Apprentis 1280 3:30
  • Copié
Olivier Samain, édité par Romain David
C'est un paradoxe accentué par la réforme de l'apprentissage : la hausse sensible du nombre d'apprentis complique les recrutements, tandis que certaines entreprises assurent ne pas parvenir à trouver de jeunes.
ENQUÊTE

Et si la réforme de l'apprentissage était déjà victime de son succès ? Juste avant l'été, le ministère du Travail se réjouissait du nombre record d'apprentis en France : près de 460.000. À la rentrée, l’envolée semble s’être poursuivie, si bien que tous les jeunes qui se tournent vers l'apprentissage ne réussissent pas à trouver des entreprises pour les former.

L'une des grandes innovations de la réforme tient au fait que l’on peut démarrer son apprentissage à n'importe quel moment dans l'année. Sauf que les habitudes ont la vie dure : aujourd'hui encore, l'essentiel des signatures de contrats se concentre sur la rentrée.
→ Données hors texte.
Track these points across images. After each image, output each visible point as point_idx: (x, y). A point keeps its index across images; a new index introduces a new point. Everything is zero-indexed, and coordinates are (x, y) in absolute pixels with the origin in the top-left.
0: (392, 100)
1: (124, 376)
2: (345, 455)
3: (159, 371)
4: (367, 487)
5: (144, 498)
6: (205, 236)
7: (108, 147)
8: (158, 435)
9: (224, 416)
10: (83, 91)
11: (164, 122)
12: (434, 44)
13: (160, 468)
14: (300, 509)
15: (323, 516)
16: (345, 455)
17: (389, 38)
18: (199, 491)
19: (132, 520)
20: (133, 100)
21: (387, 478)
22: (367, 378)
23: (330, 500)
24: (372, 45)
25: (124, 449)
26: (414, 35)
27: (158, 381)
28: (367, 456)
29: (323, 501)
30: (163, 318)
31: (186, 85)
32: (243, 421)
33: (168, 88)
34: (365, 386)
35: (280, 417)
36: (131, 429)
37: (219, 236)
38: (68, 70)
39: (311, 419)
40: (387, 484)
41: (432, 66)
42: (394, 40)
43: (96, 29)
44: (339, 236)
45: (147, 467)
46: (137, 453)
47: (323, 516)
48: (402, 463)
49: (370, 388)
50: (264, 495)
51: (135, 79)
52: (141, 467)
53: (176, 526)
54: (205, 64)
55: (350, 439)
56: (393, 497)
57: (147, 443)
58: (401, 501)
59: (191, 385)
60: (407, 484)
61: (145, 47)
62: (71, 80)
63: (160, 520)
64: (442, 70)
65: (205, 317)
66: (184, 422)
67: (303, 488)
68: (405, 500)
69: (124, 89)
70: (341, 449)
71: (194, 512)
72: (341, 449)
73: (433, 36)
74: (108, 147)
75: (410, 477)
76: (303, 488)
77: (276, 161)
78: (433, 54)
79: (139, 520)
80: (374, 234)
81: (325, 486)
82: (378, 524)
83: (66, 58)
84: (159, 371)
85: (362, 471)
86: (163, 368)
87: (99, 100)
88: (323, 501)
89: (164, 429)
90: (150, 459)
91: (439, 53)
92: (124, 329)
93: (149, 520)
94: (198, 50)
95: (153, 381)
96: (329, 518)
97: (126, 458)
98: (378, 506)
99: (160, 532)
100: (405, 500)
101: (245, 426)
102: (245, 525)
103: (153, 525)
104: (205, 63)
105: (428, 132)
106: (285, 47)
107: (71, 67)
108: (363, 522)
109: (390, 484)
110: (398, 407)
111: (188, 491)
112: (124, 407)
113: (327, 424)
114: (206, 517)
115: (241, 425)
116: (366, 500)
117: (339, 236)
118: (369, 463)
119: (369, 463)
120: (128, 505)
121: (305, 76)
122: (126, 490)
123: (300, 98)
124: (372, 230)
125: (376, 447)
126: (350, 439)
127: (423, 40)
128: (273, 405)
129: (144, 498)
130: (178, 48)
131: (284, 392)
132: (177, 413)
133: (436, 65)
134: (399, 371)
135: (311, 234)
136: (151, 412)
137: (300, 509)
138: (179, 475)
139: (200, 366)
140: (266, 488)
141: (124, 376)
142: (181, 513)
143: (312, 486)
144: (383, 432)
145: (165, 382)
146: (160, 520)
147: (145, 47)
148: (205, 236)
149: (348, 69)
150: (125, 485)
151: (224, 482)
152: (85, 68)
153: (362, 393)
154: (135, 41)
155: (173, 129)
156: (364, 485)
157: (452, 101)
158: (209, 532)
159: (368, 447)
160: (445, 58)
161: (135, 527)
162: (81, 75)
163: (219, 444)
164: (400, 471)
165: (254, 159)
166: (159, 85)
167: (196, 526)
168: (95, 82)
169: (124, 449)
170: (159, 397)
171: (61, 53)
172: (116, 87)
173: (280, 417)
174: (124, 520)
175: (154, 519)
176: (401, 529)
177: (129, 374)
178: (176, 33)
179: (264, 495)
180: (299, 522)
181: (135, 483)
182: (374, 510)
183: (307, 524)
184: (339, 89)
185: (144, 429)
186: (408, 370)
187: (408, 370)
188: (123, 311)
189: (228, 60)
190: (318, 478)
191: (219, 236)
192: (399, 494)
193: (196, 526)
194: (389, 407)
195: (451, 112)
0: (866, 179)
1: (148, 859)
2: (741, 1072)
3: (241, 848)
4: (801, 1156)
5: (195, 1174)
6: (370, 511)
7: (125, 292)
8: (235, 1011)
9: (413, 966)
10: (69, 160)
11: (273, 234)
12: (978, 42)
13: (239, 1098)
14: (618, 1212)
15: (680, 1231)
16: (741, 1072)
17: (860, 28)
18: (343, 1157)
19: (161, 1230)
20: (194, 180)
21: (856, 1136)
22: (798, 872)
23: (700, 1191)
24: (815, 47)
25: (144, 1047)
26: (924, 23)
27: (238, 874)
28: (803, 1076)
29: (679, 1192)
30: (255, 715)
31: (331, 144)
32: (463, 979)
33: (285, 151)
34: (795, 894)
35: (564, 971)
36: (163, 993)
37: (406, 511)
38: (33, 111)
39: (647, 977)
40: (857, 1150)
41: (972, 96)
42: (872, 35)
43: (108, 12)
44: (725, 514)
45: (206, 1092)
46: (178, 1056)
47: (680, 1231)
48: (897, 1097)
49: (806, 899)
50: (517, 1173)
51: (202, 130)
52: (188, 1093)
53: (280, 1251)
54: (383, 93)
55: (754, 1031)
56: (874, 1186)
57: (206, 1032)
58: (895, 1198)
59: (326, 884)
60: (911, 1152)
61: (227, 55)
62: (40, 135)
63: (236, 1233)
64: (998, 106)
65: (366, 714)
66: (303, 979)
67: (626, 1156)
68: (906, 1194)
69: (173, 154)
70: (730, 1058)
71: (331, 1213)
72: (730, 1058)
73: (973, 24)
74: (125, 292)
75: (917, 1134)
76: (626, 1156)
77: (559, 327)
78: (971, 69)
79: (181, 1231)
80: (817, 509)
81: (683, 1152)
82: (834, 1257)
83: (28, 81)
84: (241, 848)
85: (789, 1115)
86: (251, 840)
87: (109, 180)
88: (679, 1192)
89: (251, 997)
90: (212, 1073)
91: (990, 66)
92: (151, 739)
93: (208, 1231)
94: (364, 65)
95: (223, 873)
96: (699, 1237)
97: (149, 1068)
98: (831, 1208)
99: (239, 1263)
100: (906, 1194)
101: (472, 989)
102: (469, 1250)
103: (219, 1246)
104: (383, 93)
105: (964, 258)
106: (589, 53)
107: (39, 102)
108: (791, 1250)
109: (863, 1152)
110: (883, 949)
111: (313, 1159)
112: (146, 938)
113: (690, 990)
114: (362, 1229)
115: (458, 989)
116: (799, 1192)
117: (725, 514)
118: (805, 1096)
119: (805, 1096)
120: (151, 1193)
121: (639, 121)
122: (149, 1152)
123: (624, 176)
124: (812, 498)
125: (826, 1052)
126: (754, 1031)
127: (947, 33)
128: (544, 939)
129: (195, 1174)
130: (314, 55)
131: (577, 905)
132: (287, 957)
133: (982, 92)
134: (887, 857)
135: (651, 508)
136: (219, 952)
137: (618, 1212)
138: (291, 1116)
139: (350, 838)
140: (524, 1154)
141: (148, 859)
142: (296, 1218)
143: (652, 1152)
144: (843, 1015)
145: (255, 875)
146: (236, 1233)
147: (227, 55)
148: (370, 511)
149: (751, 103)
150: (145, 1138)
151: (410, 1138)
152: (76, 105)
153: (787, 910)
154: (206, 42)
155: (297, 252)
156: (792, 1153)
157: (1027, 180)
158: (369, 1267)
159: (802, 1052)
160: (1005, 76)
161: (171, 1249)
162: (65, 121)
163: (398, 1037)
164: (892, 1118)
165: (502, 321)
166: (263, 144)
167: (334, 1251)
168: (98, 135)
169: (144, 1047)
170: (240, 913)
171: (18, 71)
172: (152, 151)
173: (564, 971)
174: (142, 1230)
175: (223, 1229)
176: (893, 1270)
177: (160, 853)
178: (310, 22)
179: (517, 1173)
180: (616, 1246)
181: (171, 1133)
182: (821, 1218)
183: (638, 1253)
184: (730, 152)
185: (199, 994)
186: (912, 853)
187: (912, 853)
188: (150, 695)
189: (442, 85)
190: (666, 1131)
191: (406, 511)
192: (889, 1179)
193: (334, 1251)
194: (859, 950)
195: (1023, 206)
Si le chiffre global du nombre de demandes n’est pas encore disponible, quelques indications remontent déjà du terrain. Dans les Centres de formations d’apprentis (CFA) des chambres des métiers, par exemple, les effectifs sont en hausse de 3,5% par rapport à la rentrée de l'année dernière, et de 4% dans les CFA du BTP.

"Je lance un appel : il faut embaucher des apprentis !"

Conséquence de cette hausse de la demande : beaucoup d'apprentis peinent à trouver des entreprises. Ils sont 15.000, rien que dans le réseau des chambres des métiers. Titulaire d’un bac+2, Sabrine, 24 ans, cherche depuis deux mois une entreprise pour faire son apprentissage de photographe. "Je pensais que ça allait être simple, mais ça ne l’est pas du tout. J’ai appelé plusieurs laboratoires photo, envoyé des C.V. La plupart me disent qu’ils cherchent des jeunes entre 18 et 20 ans, et essayent de me faire comprendre que mon âge dérange", explique-t-elle.

Les employeurs semblent donc frileux, après avoir largement répété pourtant que l'apprentissage était une voie d'excellence. Le président de la Chambres des métiers, Bernard Stalter, les exhorte désormais à passer de la parole aux actes, et à accueillir les jeunes qui frappent à leur porte. "Cet engouement sur l’apprentissage, on l’attendait depuis longtemps. Tout est en place, on peut embaucher à tout moment un apprenti, on peut embaucher un jeune jusqu’à 30 ans, il y a des aides. Je lance un appel : il faut embaucher des apprentis !", martèle-t-il au micro d’Europe 1.

Une réforme incomplète

Et pourtant, certaines entreprises peinent toujours à trouver des apprentis. Pour Aurélien Cadiou, qui préside l'Association nationale des apprentis de France, la réforme n'a rien changé. "Ce problème de matching entre l’offre et la demande n’a pas été résolu. On a encore des jeunes qui viennent nous voir en disant qu’ils ne trouvent pas d’employeur, et des employeurs qui nous disent qu’ils ne trouvent pas de jeune", rapporte ce responsable associatif.

Le gouvernement semble toutefois avoir pris la mesure du problème : il vient de confier une mission à un haut fonctionnaire, Guillaume Houzel, précisément pour faciliter la mise en relation des demandes d'apprentissage et des offres.